19h / 50 min.
Les sylphides sont des créatures mythiques, symboles de beauté, intercesseuses entre les vivants et les morts, dont l’aspect diaphane a exercé une véritable fascination sur l’imaginaire littéraire et chorégraphique – et donné lieu à plusieurs ballets, dont celui de Michel Fokine dansé par Vaslav Nijinsky. Cette source sert tout autant à habiller les corps qu’à creuser un écart radical avec son référent classique. En effet, comme Pâquerette, Sylphides est avant tout une chorégraphie de la possibilité du mouvement – de sa révélation, de son avènement. Une chorégraphie où le mouvement n’est pas un « étant donné » mais le résultat d’un trajet, d’une « expérience-limite » d’où émerge un nouvel organisme, de nouvelles possibilités de l’habiter et de le faire bouger.

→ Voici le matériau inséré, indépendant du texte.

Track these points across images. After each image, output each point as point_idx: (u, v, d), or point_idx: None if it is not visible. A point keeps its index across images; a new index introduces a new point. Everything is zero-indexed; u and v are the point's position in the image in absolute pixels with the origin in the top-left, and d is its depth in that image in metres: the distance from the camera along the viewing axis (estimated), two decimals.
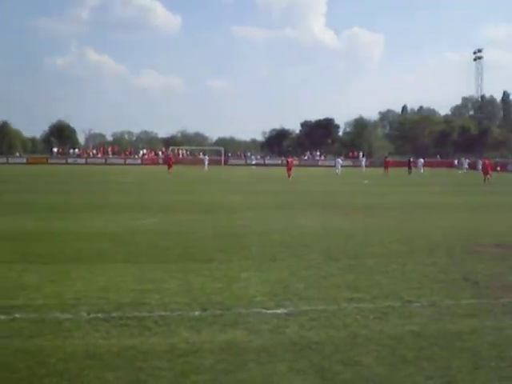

La puissance métaphorique de cette pièce tient sans doute aux paradoxes qu’elle adresse à l’idée même de danse : mis sous vide dans des sacs en latex noir, où leurs possibilités de bouger et de respirer sont réduites au minimum vital, les interprètes offrent au regard des corps vulnérables, léthargiques ; seul reste visible le rythme des respirations qui modèle le latex comme une seconde peau. Pures images sculpturales, vanités vitrifiées dans une sorte d’éternité fictive, ils deviennent la surface de projection d’une iconographie multiple : masque mortuaire, momies futuristes rappelant des navigateurs interstellaires tout autant qu’une étrange cérémonie sadomasochiste.
Le processus de passage auquel ils soumettent leurs dépouilles à l’hypnotique plasticité, symbolise une mue, une transmutation aussi bien physique que métaphysique. Cérémonie de la traversée, parabole du renouveau, de l’inerte vers le mouvant, Sylphides marque un seuil dans l’œuvre de Cecilia Bengolea et François Chaignaud : un sas vers une autre danse, comme le papillon sorti de sa chrysalide.